ラグビーワールドカップ2019の熱狂は、松島幸太朗の稲妻のようなトライから始まった。ロシアとの開幕戦で日本代表史上初めてW杯でハットトリックを達成。日本をベスト8に導く活躍を挙げ、東京五輪の7人制への出場にも意欲を見せる彼のルーツは、ラグビーを国技とする南アフリカで過ごした日々にある。
1年間の南アフリカ留学で心身ともに成長
松島幸太朗は1993年2月26日、南アフリカのプレトリアで、ジンバブエ人の父と日本人の母の間に生まれた。
3歳の頃、一家で日本に移り住み、幼少期はサッカーやバレーボールに親しんだ。当時は「プロサッカー選手」を夢に描いていたが、練習がきつくなると逃げ出したりする息子の様子を見かねた母は、松島が12歳の時、父がジャーナリストの活動拠点としていた南アフリカへ1年間留学させることにした。
ここで松島は、南アフリカの国技であるラグビーと出合う。生まれ持った身体のバネや瞬発力、スピードを生かして大柄な選手の間をすり抜けていくのが楽しくて、ラグビーにのめり込んでいった。
南アフリカでともに暮らした父は、厳しくもあったが、ジャーナリストとしてアパルトヘイト(人種隔離政策)問題解決に向けて積極的に取り組む姿を松島は誇りに思っていた。
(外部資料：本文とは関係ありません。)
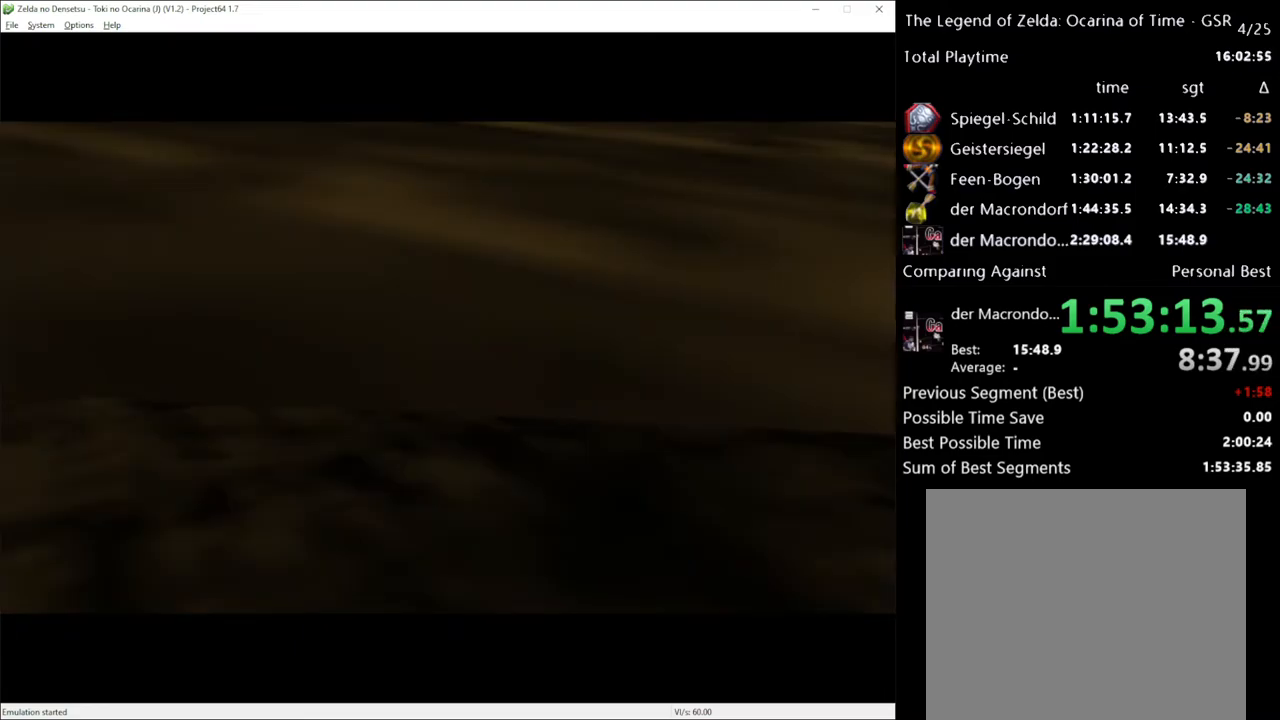
{"buttons": ["R2"], "left_stick": "center", "right_stick": "center", "events": []}
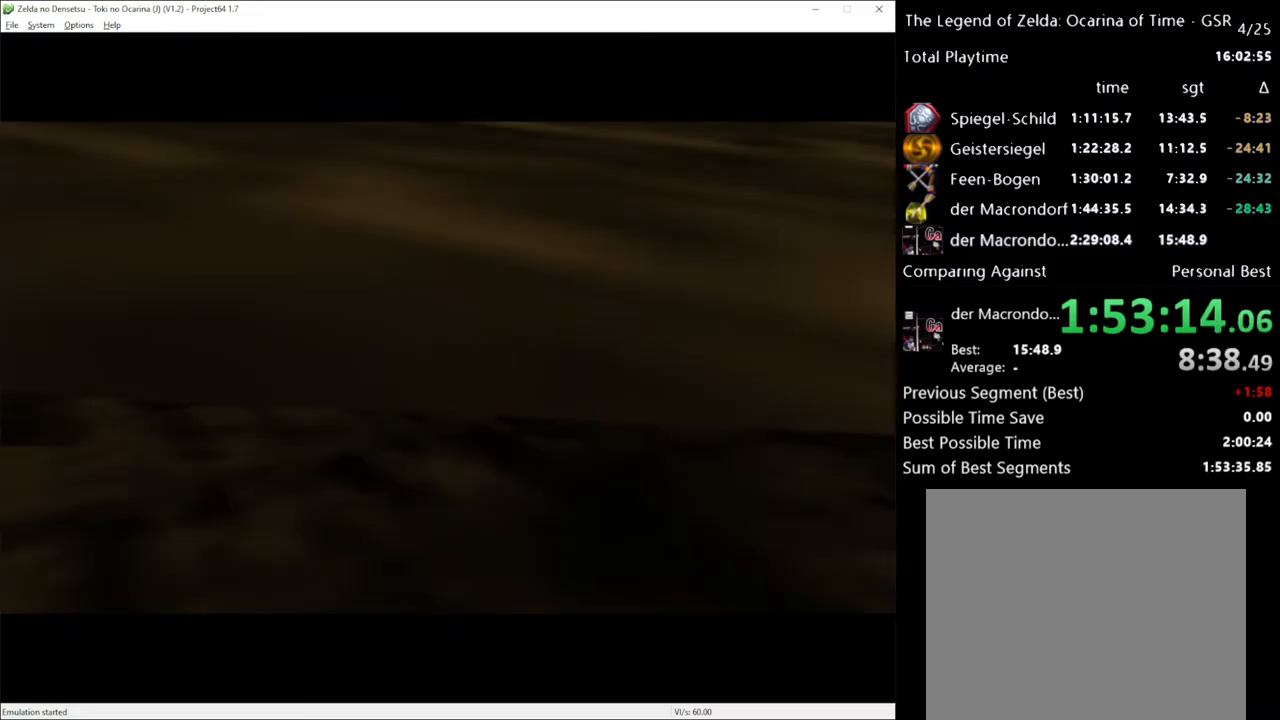
{"buttons": ["R2"], "left_stick": "center", "right_stick": "center", "events": []}
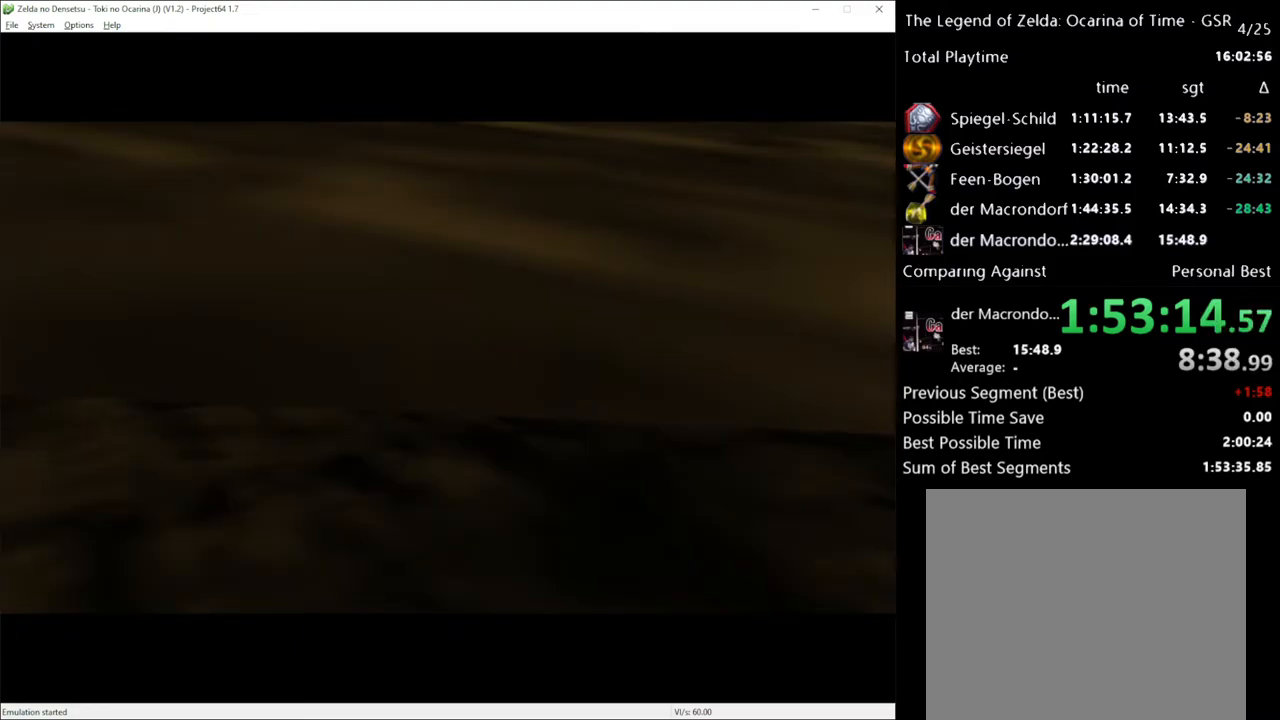
{"buttons": ["R2"], "left_stick": "center", "right_stick": "center", "events": []}
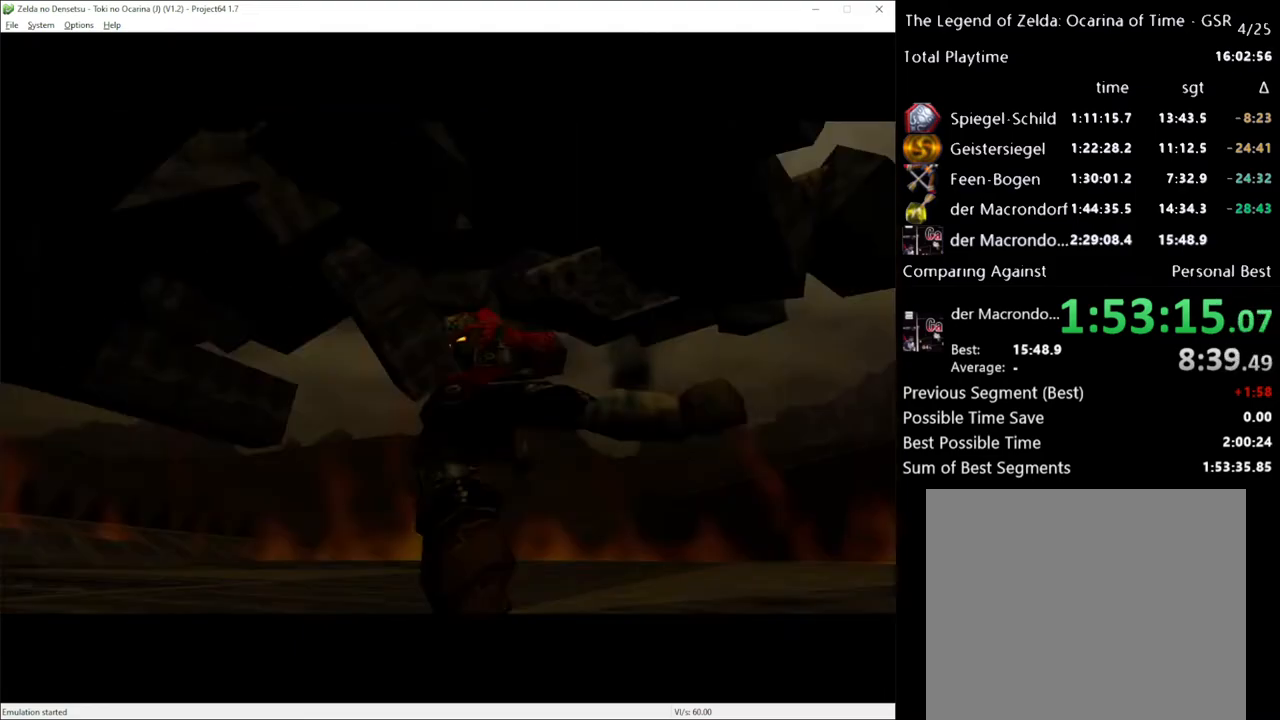
{"buttons": ["R2"], "left_stick": "center", "right_stick": "center", "events": []}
しかし、松島が高校2年生の時、悲劇が襲った。父が急死したのだ。
死因は不明で、死後3日経って自宅アパートで発見された。現地のメディアは「ジャーナリスト謎の死」と報道したが、汚職問題を追及していたことで命を狙われた可能性も噂に上がった。
父急死のショックを乗り越え日本代表へ
尊敬する父を失った松島だったが、彼を救ったのはラグビーだった。名門、桐蔭学園高校に進学した松島は、高校選手権で優勝を経験。2010年度の全国高校大会準決勝で決めた100メートルの独走トライは、高校ラグビー史に残る伝説としてラグビーファンの間で語り継がれている。
高校卒業後は大学進学を考えていたが、監督に海外行きを勧められたことが人生を大きく左右する転機となった。NGOの研究員であった母の支援を受け、単身で南アフリカに渡ると、スーパーラグビーの強豪シャークスのアカデミーに加入した。
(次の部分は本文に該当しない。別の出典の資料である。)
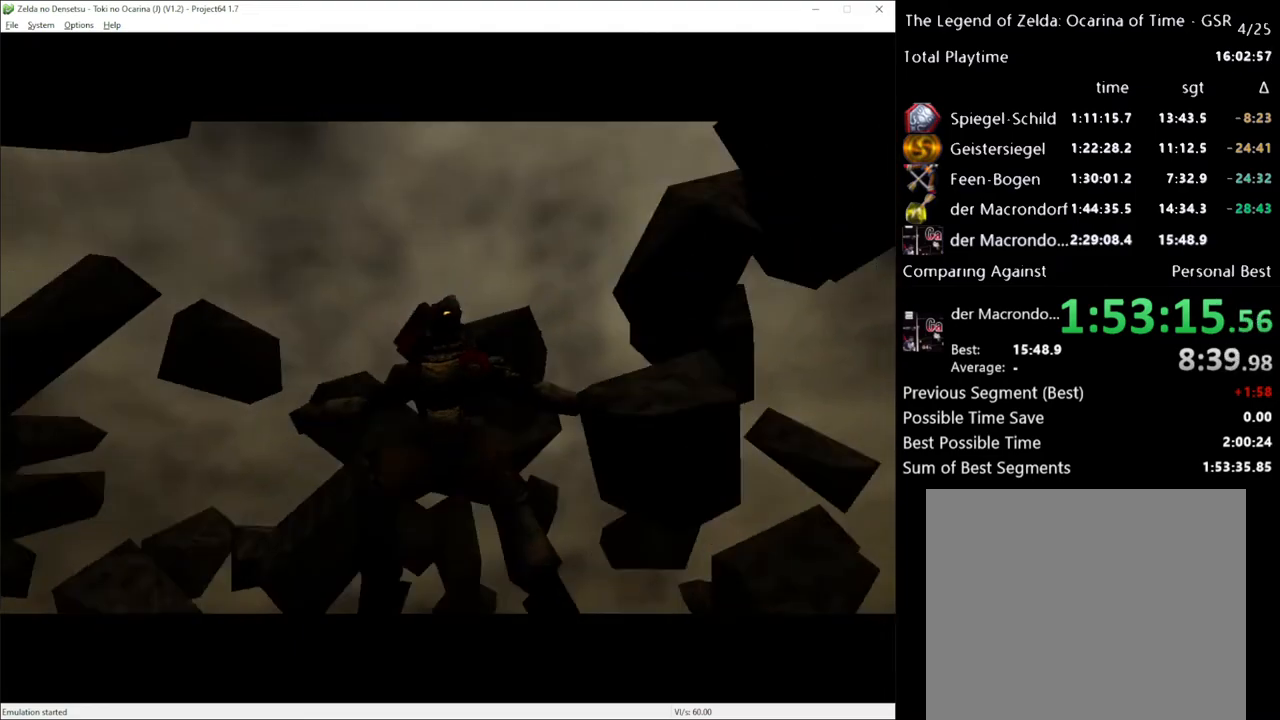
{"buttons": ["R2"], "left_stick": "center", "right_stick": "center", "events": []}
身長178センチの松島にとって、「フィジカルラグビー」と称される南アフリカでの日々は、レベルの差を痛感させられるものだった。だが、自身は前向きだった。ある取材で「レベルの高い選手のテクニックを盗んでは実行し、通用するかしないかを試していた」と振り返っている。さらにウェイトトレーニングで強化を図ると、3年目には20歳以下の南アフリカ代表から声がかかるまでに成長した。
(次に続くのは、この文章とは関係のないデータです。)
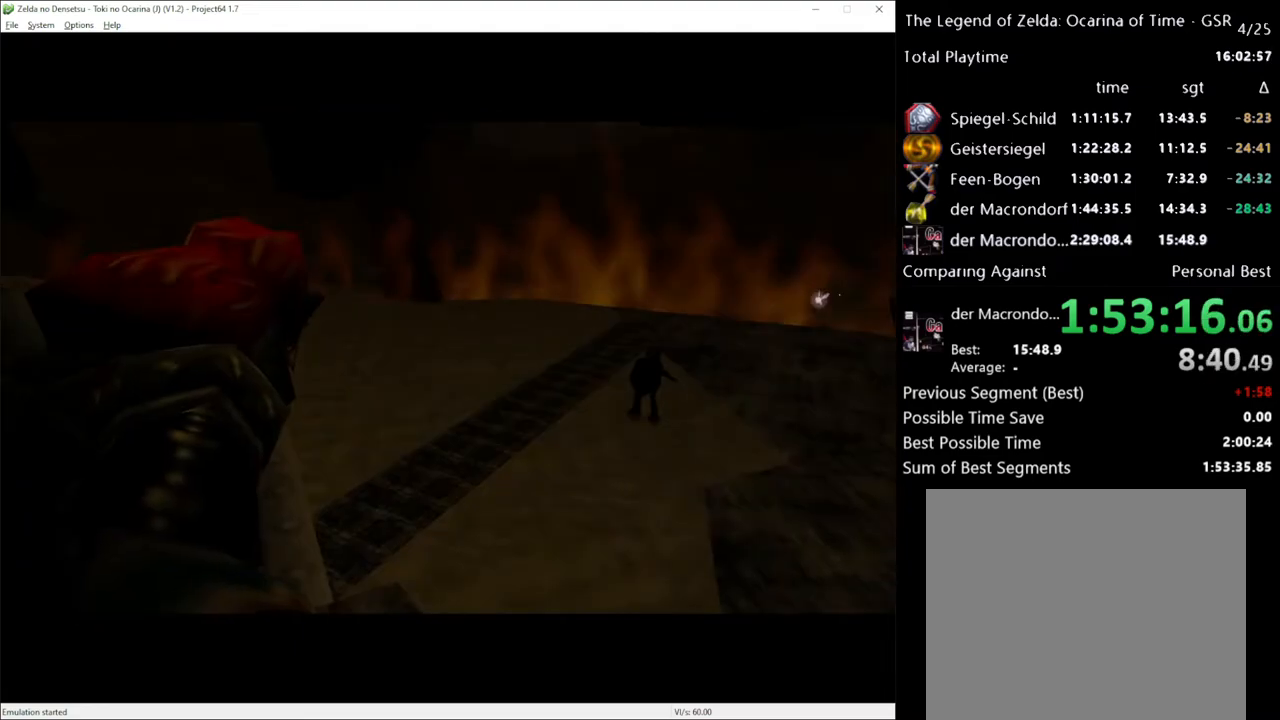
{"buttons": ["R2"], "left_stick": "center", "right_stick": "center", "events": []}
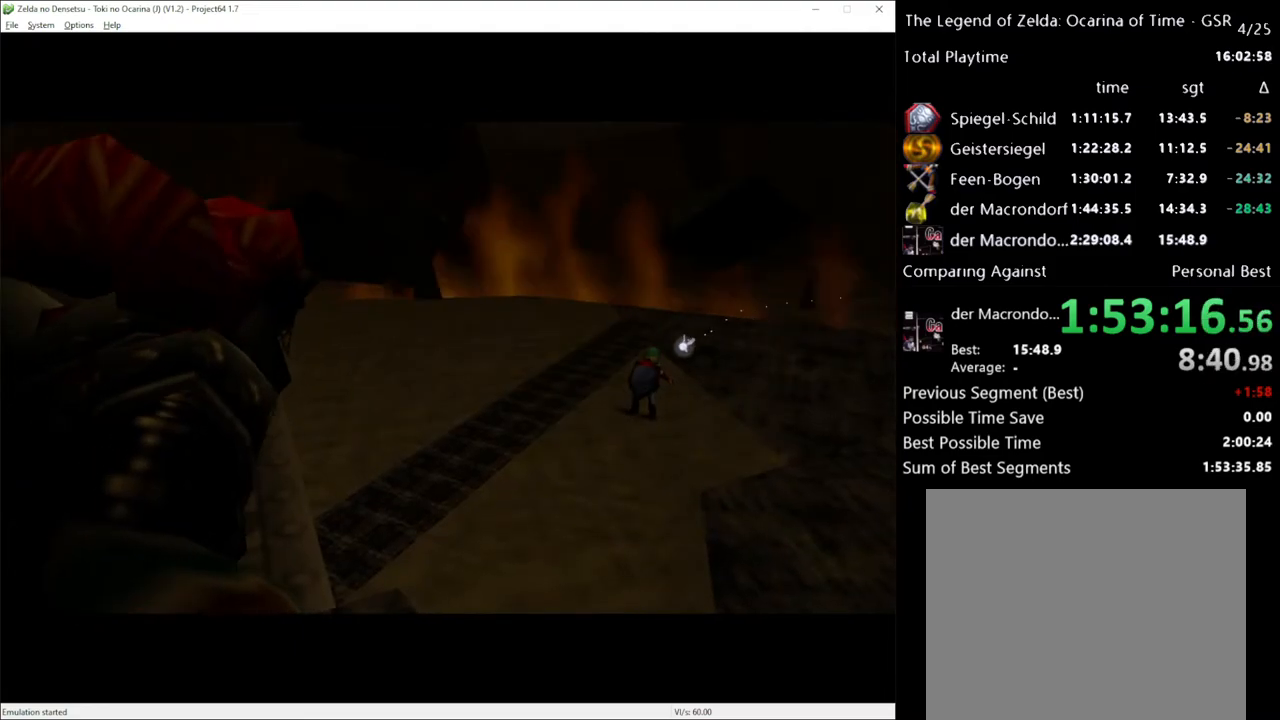
{"buttons": ["R2"], "left_stick": "center", "right_stick": "center", "events": []}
2013年に帰国した松島は、サントリーサンゴリアスに加入し、その後、念願の日本代表入りを果たす。ワールドカップデビューとなった2015年大会で存在感を示すと、2019年、自国開催のW杯では、ロシアとの開幕戦でのハットトリックに始まり、ラグビーフィーバーの火付け役となった。
ベスト8に終わった自国開催のW杯を終えた松島は、4年後を見据え、「できればヨーロッパでプレーしたい」と抱負を口にし、来年の東京五輪の7人制ラグビーにも挑戦してみたいという。自身のレベルアップのためならどんな努力も惜しまない。松島幸太朗の向上心は、燃え尽きることはない。